Sports rights are another element at play, explained Ampere’s Walsh. “[They] are another extremely important factor when it comes to both subscriber acquisition and subscriber retention. Deals such as DAZN-Foxtel secures high-value sports rights … for DAZN, in a market that is sports-obsessed.”

Why it matters

For advertisers, these moves have real implications. When major sellers merge, their ability to set terms “naturally strengthens,” New Engen’s Hayashi explained.

“With fewer players controlling more premium inventory, CPMs tend to firm up and upfront negotiations shift toward the seller’s favor,” Hayashi said. “Media buyers will still have choice, but it becomes harder to play sellers against each other for price concessions or access.”

This can present long-term commercial challenges for buyers, agreed James McCann, director of advanced TV at Ebiquity. “[The deals] fundamentally reshape the streaming TV supply chain at a critical moment when the streaming players are trying to move from growth phase to profitability focus.”

But there’s still plenty for advertisers to celebrate as the M&A cycle gains momentum.

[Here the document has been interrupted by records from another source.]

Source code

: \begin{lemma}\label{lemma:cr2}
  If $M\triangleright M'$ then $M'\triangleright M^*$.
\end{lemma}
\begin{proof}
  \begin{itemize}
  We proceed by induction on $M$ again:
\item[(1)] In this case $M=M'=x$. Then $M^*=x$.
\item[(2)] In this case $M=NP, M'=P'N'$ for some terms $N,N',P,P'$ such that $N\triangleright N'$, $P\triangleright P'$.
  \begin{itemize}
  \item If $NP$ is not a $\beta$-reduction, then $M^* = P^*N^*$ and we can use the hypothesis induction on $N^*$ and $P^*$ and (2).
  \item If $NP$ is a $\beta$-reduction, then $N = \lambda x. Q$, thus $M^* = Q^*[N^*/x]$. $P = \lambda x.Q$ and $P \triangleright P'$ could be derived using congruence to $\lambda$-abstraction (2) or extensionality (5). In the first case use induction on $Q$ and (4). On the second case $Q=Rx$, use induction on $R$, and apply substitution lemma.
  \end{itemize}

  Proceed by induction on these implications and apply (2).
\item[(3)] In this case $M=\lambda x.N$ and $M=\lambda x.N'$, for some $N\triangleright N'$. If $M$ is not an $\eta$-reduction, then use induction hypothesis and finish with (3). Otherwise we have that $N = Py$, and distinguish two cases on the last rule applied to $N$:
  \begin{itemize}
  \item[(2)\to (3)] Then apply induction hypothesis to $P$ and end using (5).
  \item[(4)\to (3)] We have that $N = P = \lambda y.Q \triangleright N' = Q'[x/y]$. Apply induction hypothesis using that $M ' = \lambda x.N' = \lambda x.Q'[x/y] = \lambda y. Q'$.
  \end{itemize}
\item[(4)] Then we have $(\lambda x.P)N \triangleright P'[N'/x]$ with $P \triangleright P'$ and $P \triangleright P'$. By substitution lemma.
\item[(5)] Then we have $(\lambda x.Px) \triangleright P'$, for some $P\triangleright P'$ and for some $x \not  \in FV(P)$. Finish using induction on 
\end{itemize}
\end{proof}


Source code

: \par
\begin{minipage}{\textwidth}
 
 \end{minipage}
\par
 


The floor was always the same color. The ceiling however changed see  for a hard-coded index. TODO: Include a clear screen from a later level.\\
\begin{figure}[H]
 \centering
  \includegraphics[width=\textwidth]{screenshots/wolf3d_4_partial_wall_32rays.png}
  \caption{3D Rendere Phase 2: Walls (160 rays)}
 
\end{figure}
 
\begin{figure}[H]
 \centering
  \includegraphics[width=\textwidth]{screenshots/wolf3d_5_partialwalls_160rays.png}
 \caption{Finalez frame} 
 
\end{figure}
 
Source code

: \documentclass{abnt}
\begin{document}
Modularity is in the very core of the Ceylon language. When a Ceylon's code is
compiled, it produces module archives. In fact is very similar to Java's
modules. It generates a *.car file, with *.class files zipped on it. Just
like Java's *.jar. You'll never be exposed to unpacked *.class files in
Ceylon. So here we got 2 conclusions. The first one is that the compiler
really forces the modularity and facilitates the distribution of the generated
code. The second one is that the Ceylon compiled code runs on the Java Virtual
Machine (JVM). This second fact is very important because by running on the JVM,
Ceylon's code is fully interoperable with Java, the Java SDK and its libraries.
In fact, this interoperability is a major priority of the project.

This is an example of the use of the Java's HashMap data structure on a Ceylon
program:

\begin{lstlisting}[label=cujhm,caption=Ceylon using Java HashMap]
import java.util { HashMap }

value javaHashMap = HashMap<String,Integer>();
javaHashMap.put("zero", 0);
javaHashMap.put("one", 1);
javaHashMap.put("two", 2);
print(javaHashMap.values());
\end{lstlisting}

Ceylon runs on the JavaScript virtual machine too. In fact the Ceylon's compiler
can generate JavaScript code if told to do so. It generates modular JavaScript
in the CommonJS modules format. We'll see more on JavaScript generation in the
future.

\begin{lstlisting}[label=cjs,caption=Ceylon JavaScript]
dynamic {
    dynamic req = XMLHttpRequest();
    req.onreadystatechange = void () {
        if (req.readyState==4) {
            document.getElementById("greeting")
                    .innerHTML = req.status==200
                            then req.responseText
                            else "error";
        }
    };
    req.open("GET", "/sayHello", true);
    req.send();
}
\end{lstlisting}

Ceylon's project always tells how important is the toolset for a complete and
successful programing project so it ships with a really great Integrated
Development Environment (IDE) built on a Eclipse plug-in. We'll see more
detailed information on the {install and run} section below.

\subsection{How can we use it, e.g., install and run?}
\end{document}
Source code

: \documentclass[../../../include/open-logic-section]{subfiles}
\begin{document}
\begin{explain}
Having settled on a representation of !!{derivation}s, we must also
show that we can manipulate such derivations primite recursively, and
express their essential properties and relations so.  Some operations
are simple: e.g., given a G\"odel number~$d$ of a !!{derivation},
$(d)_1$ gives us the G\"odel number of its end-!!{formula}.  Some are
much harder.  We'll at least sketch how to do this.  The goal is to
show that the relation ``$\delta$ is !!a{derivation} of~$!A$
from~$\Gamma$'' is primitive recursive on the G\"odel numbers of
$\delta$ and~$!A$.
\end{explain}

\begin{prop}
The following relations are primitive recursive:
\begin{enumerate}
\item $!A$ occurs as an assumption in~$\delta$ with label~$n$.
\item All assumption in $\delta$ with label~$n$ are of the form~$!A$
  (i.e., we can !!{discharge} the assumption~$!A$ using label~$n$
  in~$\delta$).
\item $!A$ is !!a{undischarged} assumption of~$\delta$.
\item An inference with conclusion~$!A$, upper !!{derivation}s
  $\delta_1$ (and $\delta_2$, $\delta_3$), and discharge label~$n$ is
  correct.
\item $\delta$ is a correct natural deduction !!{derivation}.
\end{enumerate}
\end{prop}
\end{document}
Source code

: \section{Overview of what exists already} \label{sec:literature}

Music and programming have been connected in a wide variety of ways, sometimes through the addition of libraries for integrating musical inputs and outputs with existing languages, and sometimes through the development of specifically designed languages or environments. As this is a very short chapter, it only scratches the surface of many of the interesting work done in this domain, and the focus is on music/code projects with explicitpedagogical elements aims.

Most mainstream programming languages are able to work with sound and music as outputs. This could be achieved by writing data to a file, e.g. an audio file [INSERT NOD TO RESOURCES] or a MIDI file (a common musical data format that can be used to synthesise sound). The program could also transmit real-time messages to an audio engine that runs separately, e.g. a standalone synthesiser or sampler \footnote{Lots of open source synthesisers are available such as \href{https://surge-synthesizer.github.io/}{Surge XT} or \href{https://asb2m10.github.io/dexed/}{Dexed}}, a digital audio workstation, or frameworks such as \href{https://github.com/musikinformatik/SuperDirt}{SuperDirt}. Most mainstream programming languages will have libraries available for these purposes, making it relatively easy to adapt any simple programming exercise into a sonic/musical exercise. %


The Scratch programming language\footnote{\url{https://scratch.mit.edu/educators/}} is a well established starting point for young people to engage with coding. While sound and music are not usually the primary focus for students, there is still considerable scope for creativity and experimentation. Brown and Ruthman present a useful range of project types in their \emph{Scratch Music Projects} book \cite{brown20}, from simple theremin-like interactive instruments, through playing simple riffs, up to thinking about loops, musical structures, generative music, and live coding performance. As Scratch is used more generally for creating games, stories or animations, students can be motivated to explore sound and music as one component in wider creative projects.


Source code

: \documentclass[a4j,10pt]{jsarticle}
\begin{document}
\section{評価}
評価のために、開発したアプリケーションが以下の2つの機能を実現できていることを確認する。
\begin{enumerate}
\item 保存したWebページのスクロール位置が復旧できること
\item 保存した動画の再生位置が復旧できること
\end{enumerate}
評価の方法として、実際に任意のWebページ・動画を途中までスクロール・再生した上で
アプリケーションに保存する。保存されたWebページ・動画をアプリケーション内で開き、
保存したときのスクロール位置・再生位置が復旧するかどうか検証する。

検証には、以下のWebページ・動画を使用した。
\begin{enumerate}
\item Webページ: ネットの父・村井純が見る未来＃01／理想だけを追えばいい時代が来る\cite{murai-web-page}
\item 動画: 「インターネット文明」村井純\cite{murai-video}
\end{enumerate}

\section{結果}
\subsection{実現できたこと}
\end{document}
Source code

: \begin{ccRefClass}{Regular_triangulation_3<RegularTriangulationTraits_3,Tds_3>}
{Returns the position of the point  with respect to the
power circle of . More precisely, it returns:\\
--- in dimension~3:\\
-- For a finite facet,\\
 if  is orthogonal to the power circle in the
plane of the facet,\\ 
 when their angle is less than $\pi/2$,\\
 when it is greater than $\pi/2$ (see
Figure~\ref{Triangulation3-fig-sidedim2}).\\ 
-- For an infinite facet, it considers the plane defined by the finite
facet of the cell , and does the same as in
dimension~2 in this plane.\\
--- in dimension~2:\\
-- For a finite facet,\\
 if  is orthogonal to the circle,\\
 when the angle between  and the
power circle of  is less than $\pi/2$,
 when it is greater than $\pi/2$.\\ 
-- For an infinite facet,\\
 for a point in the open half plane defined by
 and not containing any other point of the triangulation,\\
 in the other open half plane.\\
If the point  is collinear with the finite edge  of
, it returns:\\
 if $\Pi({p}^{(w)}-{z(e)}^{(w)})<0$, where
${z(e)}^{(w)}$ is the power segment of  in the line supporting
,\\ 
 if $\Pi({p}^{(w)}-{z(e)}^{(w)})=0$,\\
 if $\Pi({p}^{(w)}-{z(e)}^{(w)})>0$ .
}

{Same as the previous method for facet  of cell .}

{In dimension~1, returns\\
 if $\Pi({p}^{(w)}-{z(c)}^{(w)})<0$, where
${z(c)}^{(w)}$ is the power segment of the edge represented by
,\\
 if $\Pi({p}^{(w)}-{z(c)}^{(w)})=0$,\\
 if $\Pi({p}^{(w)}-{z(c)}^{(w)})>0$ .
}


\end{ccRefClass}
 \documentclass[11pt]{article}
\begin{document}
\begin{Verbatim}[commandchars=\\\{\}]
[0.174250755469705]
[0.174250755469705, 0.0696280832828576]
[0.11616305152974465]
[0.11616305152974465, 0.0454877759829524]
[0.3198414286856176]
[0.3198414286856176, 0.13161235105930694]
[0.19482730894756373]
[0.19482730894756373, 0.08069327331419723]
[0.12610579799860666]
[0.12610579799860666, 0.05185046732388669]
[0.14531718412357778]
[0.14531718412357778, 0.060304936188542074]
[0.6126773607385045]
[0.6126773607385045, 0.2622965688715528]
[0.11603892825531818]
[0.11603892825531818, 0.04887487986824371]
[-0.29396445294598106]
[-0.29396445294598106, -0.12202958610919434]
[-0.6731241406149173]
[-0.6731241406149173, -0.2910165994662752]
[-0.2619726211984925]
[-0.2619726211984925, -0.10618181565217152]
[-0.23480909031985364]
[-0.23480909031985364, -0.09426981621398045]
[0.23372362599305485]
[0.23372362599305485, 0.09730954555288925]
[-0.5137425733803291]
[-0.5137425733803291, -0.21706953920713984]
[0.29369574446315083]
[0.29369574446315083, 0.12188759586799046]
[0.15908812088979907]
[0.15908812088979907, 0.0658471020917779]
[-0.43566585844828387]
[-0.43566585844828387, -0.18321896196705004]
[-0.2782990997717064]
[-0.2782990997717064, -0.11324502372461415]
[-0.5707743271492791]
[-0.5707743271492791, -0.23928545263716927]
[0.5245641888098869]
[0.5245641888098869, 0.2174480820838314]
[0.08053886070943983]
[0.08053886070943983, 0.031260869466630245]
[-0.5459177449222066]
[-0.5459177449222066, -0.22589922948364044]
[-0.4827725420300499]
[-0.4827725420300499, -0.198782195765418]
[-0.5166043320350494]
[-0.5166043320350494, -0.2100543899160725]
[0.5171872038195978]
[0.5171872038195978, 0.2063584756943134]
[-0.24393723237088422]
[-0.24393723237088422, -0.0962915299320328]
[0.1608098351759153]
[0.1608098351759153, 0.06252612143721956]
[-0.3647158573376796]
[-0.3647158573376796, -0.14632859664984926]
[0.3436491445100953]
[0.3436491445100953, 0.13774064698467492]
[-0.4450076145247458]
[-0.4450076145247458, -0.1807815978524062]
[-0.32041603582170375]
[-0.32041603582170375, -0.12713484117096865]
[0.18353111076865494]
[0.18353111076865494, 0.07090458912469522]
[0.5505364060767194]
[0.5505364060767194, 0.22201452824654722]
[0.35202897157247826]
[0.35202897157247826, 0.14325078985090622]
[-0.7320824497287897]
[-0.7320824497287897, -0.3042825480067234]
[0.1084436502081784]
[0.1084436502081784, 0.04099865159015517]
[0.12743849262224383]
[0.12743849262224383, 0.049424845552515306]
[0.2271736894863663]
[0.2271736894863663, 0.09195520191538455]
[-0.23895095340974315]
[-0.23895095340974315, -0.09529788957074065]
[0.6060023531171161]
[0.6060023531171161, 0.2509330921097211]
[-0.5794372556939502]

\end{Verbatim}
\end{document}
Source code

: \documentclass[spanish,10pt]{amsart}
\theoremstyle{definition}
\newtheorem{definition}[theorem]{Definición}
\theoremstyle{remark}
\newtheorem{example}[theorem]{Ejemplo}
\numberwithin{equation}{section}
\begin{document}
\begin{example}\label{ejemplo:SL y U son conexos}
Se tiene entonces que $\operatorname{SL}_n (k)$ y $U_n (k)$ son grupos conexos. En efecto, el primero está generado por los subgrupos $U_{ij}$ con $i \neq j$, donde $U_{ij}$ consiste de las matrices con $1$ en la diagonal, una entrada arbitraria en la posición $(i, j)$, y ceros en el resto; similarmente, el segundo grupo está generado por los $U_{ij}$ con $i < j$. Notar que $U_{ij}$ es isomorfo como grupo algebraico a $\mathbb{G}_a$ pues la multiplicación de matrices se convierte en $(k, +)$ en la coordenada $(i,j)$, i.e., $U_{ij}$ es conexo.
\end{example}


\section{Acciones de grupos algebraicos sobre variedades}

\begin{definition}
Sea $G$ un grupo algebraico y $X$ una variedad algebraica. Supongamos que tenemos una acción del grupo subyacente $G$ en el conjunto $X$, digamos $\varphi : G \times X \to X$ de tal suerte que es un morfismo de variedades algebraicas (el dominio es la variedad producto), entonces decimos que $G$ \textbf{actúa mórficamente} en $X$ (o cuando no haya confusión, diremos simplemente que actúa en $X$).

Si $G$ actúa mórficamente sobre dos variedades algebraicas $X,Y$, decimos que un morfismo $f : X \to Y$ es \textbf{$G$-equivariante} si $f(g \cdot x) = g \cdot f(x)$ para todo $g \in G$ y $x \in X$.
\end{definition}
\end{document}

Ampere’s Walsh noted that large mergers in high-value ad spaces, such as sports, will create “large pools of premium advertising” across CTV and streaming, with potential to reshape inventory sales models.

Mergers like Disney-Hulu could also improve advertising capabilities through enhanced subscriber data, she highlighted. “[The capabilities] will include enhanced household viewing behaviors, cross-device targeting and unified frequency control.”

Looking ahead to 2026

Speculation is mounting around potential upcoming mergers, particularly as Netflix and Paramount battle it out for WBD, while Comcast’s Sky has already made a bid for Britain’s ITV.

“U.S. operators are hungry for international growth, and ITV could offer the type of premium-but-scalable content Comcast lacks,” Fyllo’s Ramelli said.

Heading into 2026, buyers should expect the early stages of a “power shift,” added Ebiquity’s McCann. Streaming inventory prices have fallen amid an influx of new suppliers, he said. But that period may be ending if prices stabilize or rise.

MiQ’s Silver said this part of the cycle feels less about empire-building and more about getting the infrastructure right: “Everyone’s tidying the chessboard before the next expansion phase.”